Gratitude For Love

Hopefully without revealing too much plot, this post’s love songs are about Deanna in The Transition Piece, and how grateful she is for the real love she truly had with her husband.

Understandably, grief seems like an entirely negative experience, particularly when it’s new and fresh, and particularly when the changed (not lost…changed) connection was strong and unique. But grief does evolve, and eventually, in Deanna’s case, it evolves into gratitude for what she had…for how she was loved, for the good memories she made, for how she felt when she was with her husband, for that connection she was lucky enough to have. She eventually realizes that while she hurts, she had a great gift. A heart broken with grief is evidence that that heart loved and was loved back fiercely. That’s something to be grateful for.

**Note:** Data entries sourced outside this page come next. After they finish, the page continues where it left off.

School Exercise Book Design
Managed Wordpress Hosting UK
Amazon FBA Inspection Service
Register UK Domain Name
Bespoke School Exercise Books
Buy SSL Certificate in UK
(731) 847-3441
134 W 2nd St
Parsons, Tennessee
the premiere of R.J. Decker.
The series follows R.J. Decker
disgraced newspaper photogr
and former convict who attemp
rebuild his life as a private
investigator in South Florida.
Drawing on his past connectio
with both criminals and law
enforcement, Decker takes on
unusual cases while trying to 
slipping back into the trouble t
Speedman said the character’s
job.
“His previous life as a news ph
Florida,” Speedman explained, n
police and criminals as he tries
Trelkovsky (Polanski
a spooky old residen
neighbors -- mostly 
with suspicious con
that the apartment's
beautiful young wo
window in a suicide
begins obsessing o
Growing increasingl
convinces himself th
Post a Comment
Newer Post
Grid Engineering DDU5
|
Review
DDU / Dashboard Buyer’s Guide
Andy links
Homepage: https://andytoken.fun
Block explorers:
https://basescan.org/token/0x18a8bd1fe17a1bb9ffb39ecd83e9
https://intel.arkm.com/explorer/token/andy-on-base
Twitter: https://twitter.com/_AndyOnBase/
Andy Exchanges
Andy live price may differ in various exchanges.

Of course, gratitude doesn’t immediately happen for her. At first, grief only feels like hollow loss. There’s not only the pain of accepting that who once was there, who she counted on for so much, is no longer, and will no longer be there, but also the pain of personal regret. Deanna dwells for a while on all the things she wished she would have said and done so her husband knew without a doubt how much he meant to her…for every mistake she ever made…every (even unintentionally) unkind word or deed…every missed opportunity…every time she took that connection and his presence in her life for granted…desperately wishing there was anything she could do to get him back. There’s a scene where she’s talking about not being able to recognize herself without him.

grief
At first (and for a while), her grief feels like Pearl Jam’s Just Breathe.
That’s how Deanna began to heal from grief and loss…by just breathing. By just making it through another day, working on accepting that it happened. And accepting that accepting it sometimes takes a while. There’s never a time over the course of the book where Deanna doesn’t miss her husband. And there may never be a time for the rest of her life that she doesn’t miss him.

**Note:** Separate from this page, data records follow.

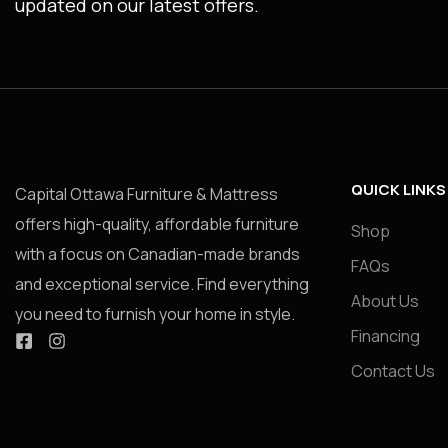
updated on our latest offers.
QUICK LINKS
Capital Ottawa Furniture & Mattress
offers high-quality, affordable furniture
Shop
with a focus on Canadian-made brands
FAQs
and exceptional service. Find everything
About Us
you need to furnish your home in style.
Financing
Contact Us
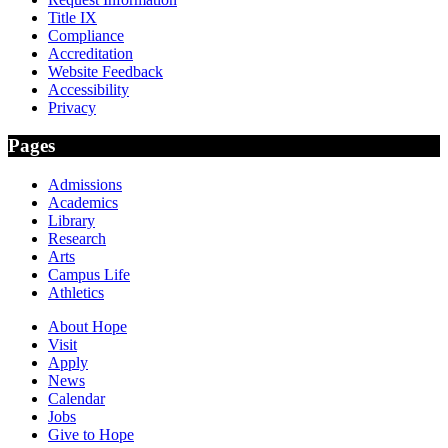
Title IX
Compliance
Accreditation
Website Feedback
Accessibility
Privacy
Pages
Admissions
Academics
Library
Research
Arts
Campus Life
Athletics
About Hope
Visit
Apply
News
Calendar
Jobs
Give to Hope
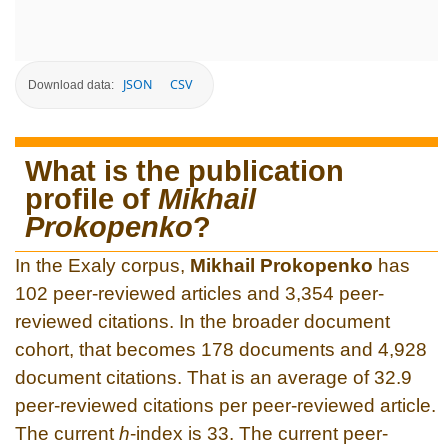
JSON
CSV
Download data:
What is the publication
profile of
Mikhail
Prokopenko
?
In the Exaly corpus,
Mikhail Prokopenko
has
102 peer-reviewed articles and 3,354 peer-
reviewed citations. In the broader document
cohort, that becomes 178 documents and 4,928
document citations. That is an average of 32.9
peer-reviewed citations per peer-reviewed article.
The current
h
-index is 33. The current peer-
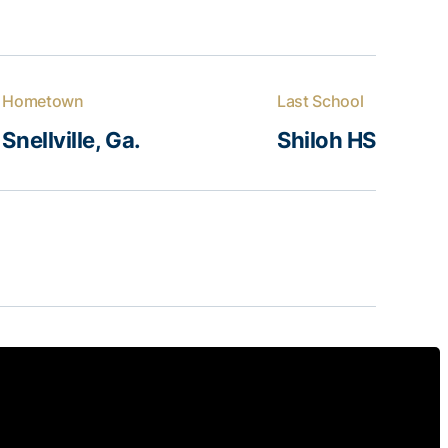
Hometown
Last School
Snellville, Ga.
Shiloh HS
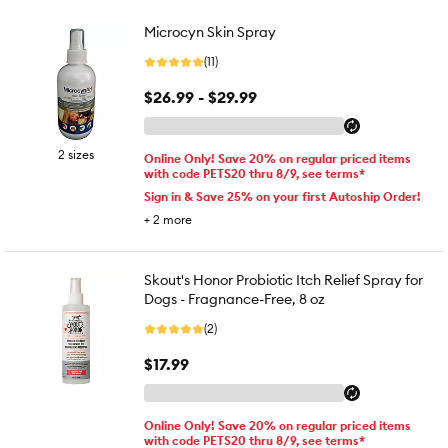
Microcyn Skin Spray
(11)
$26.99 - $29.99
2 sizes
Online Only! Save 20% on regular priced items
with code PETS20 thru 8/9, see terms*
Sign in & Save 25% on your first Autoship Order!
+
2
more
Skout's Honor Probiotic Itch Relief Spray for
Dogs - Fragnance-Free, 8 oz
(2)
$17.99
Online Only! Save 20% on regular priced items
with code PETS20 thru 8/9, see terms*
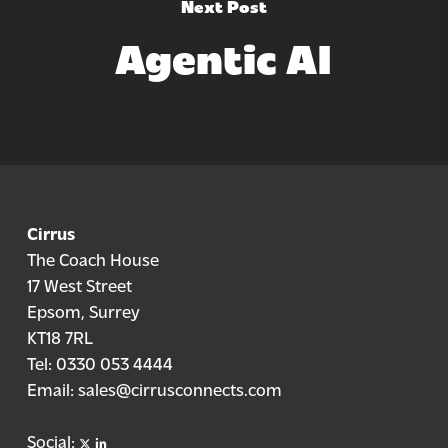
Next Post
Agentic AI
Cirrus
The Coach House
17 West Street
Epsom, Surrey
KT18 7RL
Tel:
0330 053 4444
Email:
sales@cirrusconnects.com
X
linkedin
Social:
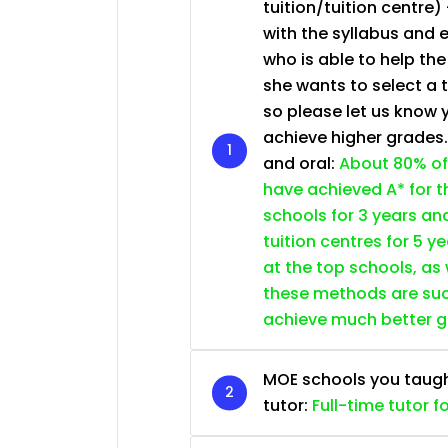
tuition/tuition centre) 
JC Year 1 (JC 1)
with the syllabus and 
who is able to help th
she wants to select a 
so please let us know 
achieve higher grades
and oral:
About 80% of
have achieved A* for t
schools for 3 years an
tuition centres for 5 ye
at the top schools, as
these methods are succ
achieve much better 
MOE schools you taught 
tutor:
Full-time tutor f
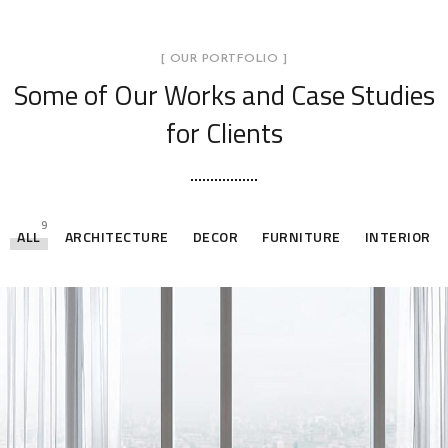
[ OUR PORTFOLIO ]
Some of Our Works
and Case Studies
for Clients
9
ALL
ARCHITECTURE
DECOR
FURNITURE
INTERIOR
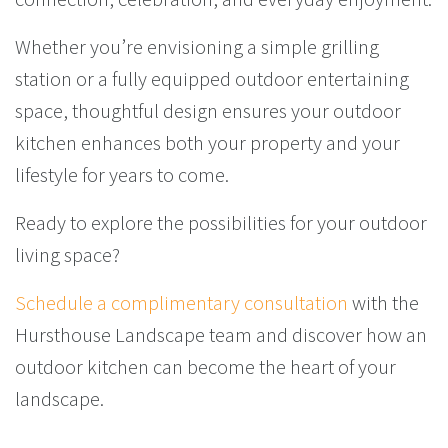
Whether you’re envisioning a simple grilling
station or a fully equipped outdoor entertaining
space, thoughtful design ensures your outdoor
kitchen enhances both your property and your
lifestyle for years to come.
Ready to explore the possibilities for your outdoor
living space?
Schedule a complimentary consultation
with the
Hursthouse Landscape team and discover how an
outdoor kitchen can become the heart of your
landscape.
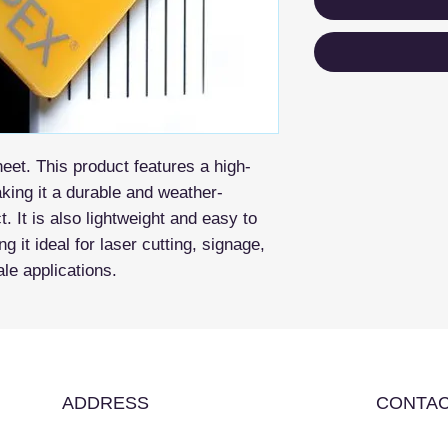
eet. This product features a high-
aking it a durable and weather-
t. It is also lightweight and easy to
g it ideal for laser cutting, signage,
ale applications.
ADDRESS
CONTAC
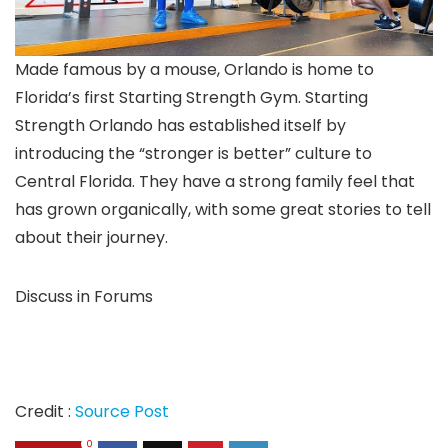
Made famous by a mouse, Orlando is home to
Florida’s first Starting Strength Gym. Starting
Strength Orlando has established itself by
introducing the “stronger is better” culture to
Central Florida. They have a strong family feel that
has grown organically, with some great stories to tell
about their journey.
Discuss in Forums
Credit :
Source Post
0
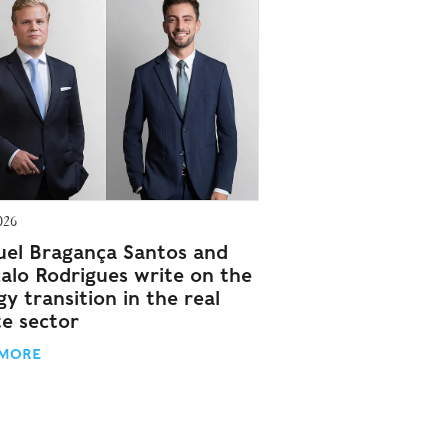
026
el Bragança Santos and
alo Rodrigues write on the
y transition in the real
te sector
 MORE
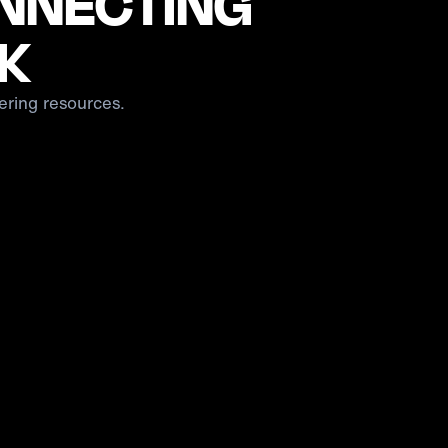
ONNECTING
CK
ering resources.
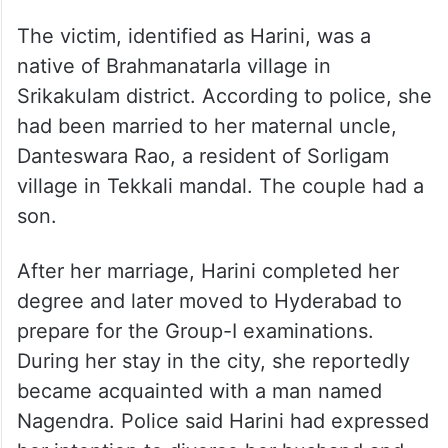
The victim, identified as Harini, was a
native of Brahmanatarla village in
Srikakulam district. According to police, she
had been married to her maternal uncle,
Danteswara Rao, a resident of Sorligam
village in Tekkali mandal. The couple had a
son.
After her marriage, Harini completed her
degree and later moved to Hyderabad to
prepare for the Group-I examinations.
During her stay in the city, she reportedly
became acquainted with a man named
Nagendra. Police said Harini had expressed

But by the end of the book, Deanna’s grief has transformed into something that isn’t constant sadness and empty loss. She becomes able to recognize her own identity apart from the connections she’s made, and gains the ability to make new connections and see the parallels in her relationship with her husband to the potential future of other people, and she realizes that she wants other people to find and experience what she was fortunate enough to have. She moves more toward Hello Young Lovers from Rogers and Hammerstein’s The King and I.

Hello young lovers whoever you are
I hope your troubles are few
All my good wishes go with you tonight
I’ve been in love like you
Be brave young lovers and follow your star
Be brave and faithful and true
Cling very close to each other tonight
I’ve been in love like you
I know how it feels to have wings on your heels
And to fly down the street in a trance
You fly down a street on a chance that you’ll meet
And you meet, not really by chance
Don’t cry young lovers whatever you do
Don’t cry because I’m alone
All of my memories are happy tonight
I’ve had a love of my own
I’ve had a love of my own like yours
I’ve had a love of my own

I know, right? These two songs could scarcely be more different. The styles. The writing. The delivery. The time frames they represent and the time in which they were written. The emotions they call forth. Just Breathe makes me weep. Like…ugly cry sobbing. And Hello Young Lovers feels like a toast I’d give at a wedding if I were brave enough to give a toast at a wedding. Just Breathe is rough and raw and maudlin but modern somehow. Hello Young Lovers is traditional and formal but…joyfully triumphant almost.
But ARE they that different, really? Maybe I’m the only one who can see the journey from one to the other. But that’s how I saw Deanna’s grief…and her love…move and change and grow. And I think these are two great love songs. They are songs about grief, but they are songs honoring the good fortune of a great love.